What you should do
Reproduce the data shown below exactly.

Exercise data
###

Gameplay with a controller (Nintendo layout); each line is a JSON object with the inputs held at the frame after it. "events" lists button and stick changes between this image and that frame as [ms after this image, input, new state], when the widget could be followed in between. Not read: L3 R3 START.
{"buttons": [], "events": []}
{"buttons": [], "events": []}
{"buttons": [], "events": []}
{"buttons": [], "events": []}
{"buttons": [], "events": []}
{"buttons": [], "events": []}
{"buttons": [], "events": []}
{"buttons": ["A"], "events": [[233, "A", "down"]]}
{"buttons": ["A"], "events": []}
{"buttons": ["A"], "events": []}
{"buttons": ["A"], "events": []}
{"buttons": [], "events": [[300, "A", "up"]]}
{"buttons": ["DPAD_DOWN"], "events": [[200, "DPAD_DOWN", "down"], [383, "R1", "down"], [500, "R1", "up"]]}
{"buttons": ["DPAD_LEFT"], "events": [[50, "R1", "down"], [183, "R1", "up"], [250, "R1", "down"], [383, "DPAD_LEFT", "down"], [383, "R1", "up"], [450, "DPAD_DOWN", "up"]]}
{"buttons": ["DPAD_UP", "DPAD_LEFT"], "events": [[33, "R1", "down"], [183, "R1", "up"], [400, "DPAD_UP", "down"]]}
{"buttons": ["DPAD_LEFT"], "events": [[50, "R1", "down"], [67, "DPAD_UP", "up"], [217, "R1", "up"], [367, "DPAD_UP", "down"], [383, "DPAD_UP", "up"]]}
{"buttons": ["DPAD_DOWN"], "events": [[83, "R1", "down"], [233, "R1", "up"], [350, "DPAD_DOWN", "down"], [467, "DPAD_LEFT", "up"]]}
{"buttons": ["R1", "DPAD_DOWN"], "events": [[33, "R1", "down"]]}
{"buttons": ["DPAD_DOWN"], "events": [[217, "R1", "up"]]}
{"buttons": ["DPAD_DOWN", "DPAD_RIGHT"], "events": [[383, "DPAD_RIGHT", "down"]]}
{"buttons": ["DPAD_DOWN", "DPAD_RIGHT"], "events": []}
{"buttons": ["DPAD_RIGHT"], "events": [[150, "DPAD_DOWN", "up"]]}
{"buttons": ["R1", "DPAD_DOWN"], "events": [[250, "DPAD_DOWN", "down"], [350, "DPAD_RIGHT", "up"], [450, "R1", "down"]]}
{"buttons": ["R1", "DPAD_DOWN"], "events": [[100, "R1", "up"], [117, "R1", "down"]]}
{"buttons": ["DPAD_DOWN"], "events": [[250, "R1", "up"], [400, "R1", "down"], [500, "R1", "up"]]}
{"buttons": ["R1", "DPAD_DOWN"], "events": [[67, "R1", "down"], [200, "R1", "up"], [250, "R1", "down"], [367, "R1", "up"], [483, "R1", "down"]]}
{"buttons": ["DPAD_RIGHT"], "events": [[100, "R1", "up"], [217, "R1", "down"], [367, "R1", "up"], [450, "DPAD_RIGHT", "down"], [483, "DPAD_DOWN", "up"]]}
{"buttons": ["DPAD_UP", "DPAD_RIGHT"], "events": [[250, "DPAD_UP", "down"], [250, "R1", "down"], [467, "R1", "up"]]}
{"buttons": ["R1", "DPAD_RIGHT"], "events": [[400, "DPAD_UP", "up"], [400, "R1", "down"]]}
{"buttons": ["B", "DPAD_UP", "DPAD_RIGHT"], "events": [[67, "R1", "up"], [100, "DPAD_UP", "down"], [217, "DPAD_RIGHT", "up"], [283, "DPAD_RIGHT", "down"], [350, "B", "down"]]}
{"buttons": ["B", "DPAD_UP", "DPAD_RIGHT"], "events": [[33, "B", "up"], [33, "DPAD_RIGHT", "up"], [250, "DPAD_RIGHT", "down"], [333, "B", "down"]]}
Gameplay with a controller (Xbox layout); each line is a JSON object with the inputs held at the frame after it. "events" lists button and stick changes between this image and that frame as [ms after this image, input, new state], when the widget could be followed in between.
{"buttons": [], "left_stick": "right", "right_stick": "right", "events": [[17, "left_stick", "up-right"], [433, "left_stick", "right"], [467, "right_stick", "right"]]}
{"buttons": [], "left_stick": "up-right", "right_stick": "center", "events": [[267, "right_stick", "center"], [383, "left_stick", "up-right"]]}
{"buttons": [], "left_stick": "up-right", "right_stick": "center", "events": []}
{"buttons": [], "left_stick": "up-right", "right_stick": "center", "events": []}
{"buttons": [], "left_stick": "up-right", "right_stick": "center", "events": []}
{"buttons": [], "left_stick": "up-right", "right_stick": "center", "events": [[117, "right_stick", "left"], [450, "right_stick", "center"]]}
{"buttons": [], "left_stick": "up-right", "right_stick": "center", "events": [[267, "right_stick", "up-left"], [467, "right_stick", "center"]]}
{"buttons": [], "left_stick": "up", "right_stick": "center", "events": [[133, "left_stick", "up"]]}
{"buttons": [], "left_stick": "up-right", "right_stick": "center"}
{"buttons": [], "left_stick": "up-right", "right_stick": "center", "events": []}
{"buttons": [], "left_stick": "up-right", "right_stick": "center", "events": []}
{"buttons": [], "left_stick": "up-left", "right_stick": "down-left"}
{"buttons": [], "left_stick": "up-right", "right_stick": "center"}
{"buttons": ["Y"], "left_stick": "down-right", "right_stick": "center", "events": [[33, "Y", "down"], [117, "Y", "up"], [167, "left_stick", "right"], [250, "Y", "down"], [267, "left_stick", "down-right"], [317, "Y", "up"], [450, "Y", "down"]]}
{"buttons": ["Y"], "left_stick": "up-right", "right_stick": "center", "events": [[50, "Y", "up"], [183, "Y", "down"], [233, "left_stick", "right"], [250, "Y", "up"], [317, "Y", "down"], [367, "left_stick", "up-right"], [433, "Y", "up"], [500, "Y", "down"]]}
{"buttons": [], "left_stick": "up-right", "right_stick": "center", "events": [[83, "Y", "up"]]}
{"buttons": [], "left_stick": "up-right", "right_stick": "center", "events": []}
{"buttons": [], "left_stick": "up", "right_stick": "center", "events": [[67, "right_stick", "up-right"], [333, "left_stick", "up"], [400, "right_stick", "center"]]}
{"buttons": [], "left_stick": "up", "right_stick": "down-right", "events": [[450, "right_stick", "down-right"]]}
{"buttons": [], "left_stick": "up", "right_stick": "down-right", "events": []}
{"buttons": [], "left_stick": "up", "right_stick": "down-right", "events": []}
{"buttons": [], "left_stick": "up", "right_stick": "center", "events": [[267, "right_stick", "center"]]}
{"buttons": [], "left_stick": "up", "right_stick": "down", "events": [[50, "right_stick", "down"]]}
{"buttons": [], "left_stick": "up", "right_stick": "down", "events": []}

###

Result of this exercise
Gameplay with a controller (Nintendo layout); each line is a JSON object with the inputs held at the frame after it. "events" lists button and stick changes between this image and that frame as [ms after this image, input, new state], when the widget could be followed in between. Not read: L3 R3 START.
{"buttons": [], "events": []}
{"buttons": [], "events": []}
{"buttons": [], "events": []}
{"buttons": [], "events": []}
{"buttons": [], "events": []}
{"buttons": [], "events": []}
{"buttons": [], "events": []}
{"buttons": ["A"], "events": [[233, "A", "down"]]}
{"buttons": ["A"], "events": []}
{"buttons": ["A"], "events": []}
{"buttons": ["A"], "events": []}
{"buttons": [], "events": [[300, "A", "up"]]}
{"buttons": ["DPAD_DOWN"], "events": [[200, "DPAD_DOWN", "down"], [383, "R1", "down"], [500, "R1", "up"]]}
{"buttons": ["DPAD_LEFT"], "events": [[50, "R1", "down"], [183, "R1", "up"], [250, "R1", "down"], [383, "DPAD_LEFT", "down"], [383, "R1", "up"], [450, "DPAD_DOWN", "up"]]}
{"buttons": ["DPAD_UP", "DPAD_LEFT"], "events": [[33, "R1", "down"], [183, "R1", "up"], [400, "DPAD_UP", "down"]]}
{"buttons": ["DPAD_LEFT"], "events": [[50, "R1", "down"], [67, "DPAD_UP", "up"], [217, "R1", "up"], [367, "DPAD_UP", "down"], [383, "DPAD_UP", "up"]]}
{"buttons": ["DPAD_DOWN"], "events": [[83, "R1", "down"], [233, "R1", "up"], [350, "DPAD_DOWN", "down"], [467, "DPAD_LEFT", "up"]]}
{"buttons": ["R1", "DPAD_DOWN"], "events": [[33, "R1", "down"]]}
{"buttons": ["DPAD_DOWN"], "events": [[217, "R1", "up"]]}
{"buttons": ["DPAD_DOWN", "DPAD_RIGHT"], "events": [[383, "DPAD_RIGHT", "down"]]}
{"buttons": ["DPAD_DOWN", "DPAD_RIGHT"], "events": []}
{"buttons": ["DPAD_RIGHT"], "events": [[150, "DPAD_DOWN", "up"]]}
{"buttons": ["R1", "DPAD_DOWN"], "events": [[250, "DPAD_DOWN", "down"], [350, "DPAD_RIGHT", "up"], [450, "R1", "down"]]}
{"buttons": ["R1", "DPAD_DOWN"], "events": [[100, "R1", "up"], [117, "R1", "down"]]}
{"buttons": ["DPAD_DOWN"], "events": [[250, "R1", "up"], [400, "R1", "down"], [500, "R1", "up"]]}
{"buttons": ["R1", "DPAD_DOWN"], "events": [[67, "R1", "down"], [200, "R1", "up"], [250, "R1", "down"], [367, "R1", "up"], [483, "R1", "down"]]}
{"buttons": ["DPAD_RIGHT"], "events": [[100, "R1", "up"], [217, "R1", "down"], [367, "R1", "up"], [450, "DPAD_RIGHT", "down"], [483, "DPAD_DOWN", "up"]]}
{"buttons": ["DPAD_UP", "DPAD_RIGHT"], "events": [[250, "DPAD_UP", "down"], [250, "R1", "down"], [467, "R1", "up"]]}
{"buttons": ["R1", "DPAD_RIGHT"], "events": [[400, "DPAD_UP", "up"], [400, "R1", "down"]]}
{"buttons": ["B", "DPAD_UP", "DPAD_RIGHT"], "events": [[67, "R1", "up"], [100, "DPAD_UP", "down"], [217, "DPAD_RIGHT", "up"], [283, "DPAD_RIGHT", "down"], [350, "B", "down"]]}
{"buttons": ["B", "DPAD_UP", "DPAD_RIGHT"], "events": [[33, "B", "up"], [33, "DPAD_RIGHT", "up"], [250, "DPAD_RIGHT", "down"], [333, "B", "down"]]}
Gameplay with a controller (Xbox layout); each line is a JSON object with the inputs held at the frame after it. "events" lists button and stick changes between this image and that frame as [ms after this image, input, new state], when the widget could be followed in between.
{"buttons": [], "left_stick": "right", "right_stick": "right", "events": [[17, "left_stick", "up-right"], [433, "left_stick", "right"], [467, "right_stick", "right"]]}
{"buttons": [], "left_stick": "up-right", "right_stick": "center", "events": [[267, "right_stick", "center"], [383, "left_stick", "up-right"]]}
{"buttons": [], "left_stick": "up-right", "right_stick": "center", "events": []}
{"buttons": [], "left_stick": "up-right", "right_stick": "center", "events": []}
{"buttons": [], "left_stick": "up-right", "right_stick": "center", "events": []}
{"buttons": [], "left_stick": "up-right", "right_stick": "center", "events": [[117, "right_stick", "left"], [450, "right_stick", "center"]]}
{"buttons": [], "left_stick": "up-right", "right_stick": "center", "events": [[267, "right_stick", "up-left"], [467, "right_stick", "center"]]}
{"buttons": [], "left_stick": "up", "right_stick": "center", "events": [[133, "left_stick", "up"]]}
{"buttons": [], "left_stick": "up-right", "right_stick": "center"}
{"buttons": [], "left_stick": "up-right", "right_stick": "center", "events": []}
{"buttons": [], "left_stick": "up-right", "right_stick": "center", "events": []}
{"buttons": [], "left_stick": "up-left", "right_stick": "down-left"}
{"buttons": [], "left_stick": "up-right", "right_stick": "center"}
{"buttons": ["Y"], "left_stick": "down-right", "right_stick": "center", "events": [[33, "Y", "down"], [117, "Y", "up"], [167, "left_stick", "right"], [250, "Y", "down"], [267, "left_stick", "down-right"], [317, "Y", "up"], [450, "Y", "down"]]}
{"buttons": ["Y"], "left_stick": "up-right", "right_stick": "center", "events": [[50, "Y", "up"], [183, "Y", "down"], [233, "left_stick", "right"], [250, "Y", "up"], [317, "Y", "down"], [367, "left_stick", "up-right"], [433, "Y", "up"], [500, "Y", "down"]]}
{"buttons": [], "left_stick": "up-right", "right_stick": "center", "events": [[83, "Y", "up"]]}
{"buttons": [], "left_stick": "up-right", "right_stick": "center", "events": []}
{"buttons": [], "left_stick": "up", "right_stick": "center", "events": [[67, "right_stick", "up-right"], [333, "left_stick", "up"], [400, "right_stick", "center"]]}
{"buttons": [], "left_stick": "up", "right_stick": "down-right", "events": [[450, "right_stick", "down-right"]]}
{"buttons": [], "left_stick": "up", "right_stick": "down-right", "events": []}
{"buttons": [], "left_stick": "up", "right_stick": "down-right", "events": []}
{"buttons": [], "left_stick": "up", "right_stick": "center", "events": [[267, "right_stick", "center"]]}
{"buttons": [], "left_stick": "up", "right_stick": "down", "events": [[50, "right_stick", "down"]]}
{"buttons": [], "left_stick": "up", "right_stick": "down", "events": []}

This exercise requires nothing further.